Die Grenzen zwischen Traum und Wirklichkeit verschwimmen. In der Nacht, im Traum, im Alptraum. Zur furiosen Eröffnung des Internationalen Sommerfestivals auf Kampnagel mit  „Nôt“ von Marlene Monteiro Freitas.

Ensemble von Marlene Monteiro Freitas‘ „Nôt“ – Foto: Christophe Rayna

Die Kritik

Da ist dieser Mann vor dem Mikro. Seine zackigen Bewegungen erinnern an Charlie Chaplin in „Der große Diktator“, und ähnlich wie der will er offenbar Bedeutendes verkünden. Blöd nur, dass sein Mikrofon stumm geschaltet ist. Ihn hört man nicht, dafür aber das erschreckte Atmen einer Figur mit puppenhafter Maske. Sie putzt einen Spiegel so eifrig, dass es quietscht. Da sind drei Männer mit umgehängten Snare-Drums, die Marschrhythmen trommeln und sich irgendwann synchron in drei bereit gestellte Betten legen.

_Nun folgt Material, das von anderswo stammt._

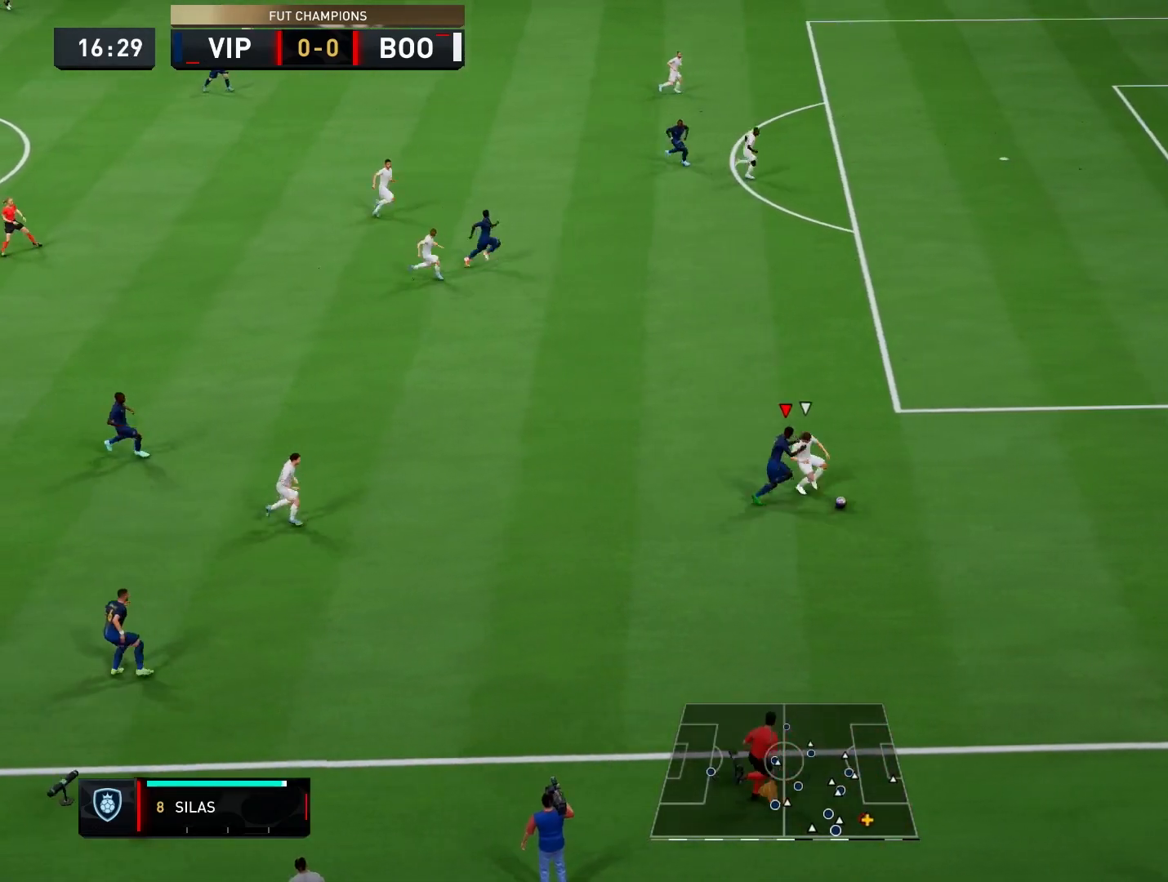
Gameplay with a controller (PlayStation layout); each line is a JSON object with the inputs held at the frame after it (dt_ms = milliseconds from this image to that frame). "events" lists button and stick changes between this image and that frame as [ms after this image, input, new state], when the widget could be followed in between. Not read: CIRCLE CROSS DPAD_RIGHT HOME L2 L3 R1 R2 R3 SELECT SQUARE START TOUCHPAD TRIANGLE.
{"dt_ms": 500, "buttons": [], "left_stick": "right", "right_stick": "center", "events": []}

Da ist eine kleine beinlose Königin, die Befehle bellt und manchmal mit angenähten Beinen aus Stoff zum Rhythmus der Trommler spielt, während drei Performer ein blutiges Laken nach dem anderen aufdecken. 

Das Überleben, das Hinausschieben des Todes sind die Themen.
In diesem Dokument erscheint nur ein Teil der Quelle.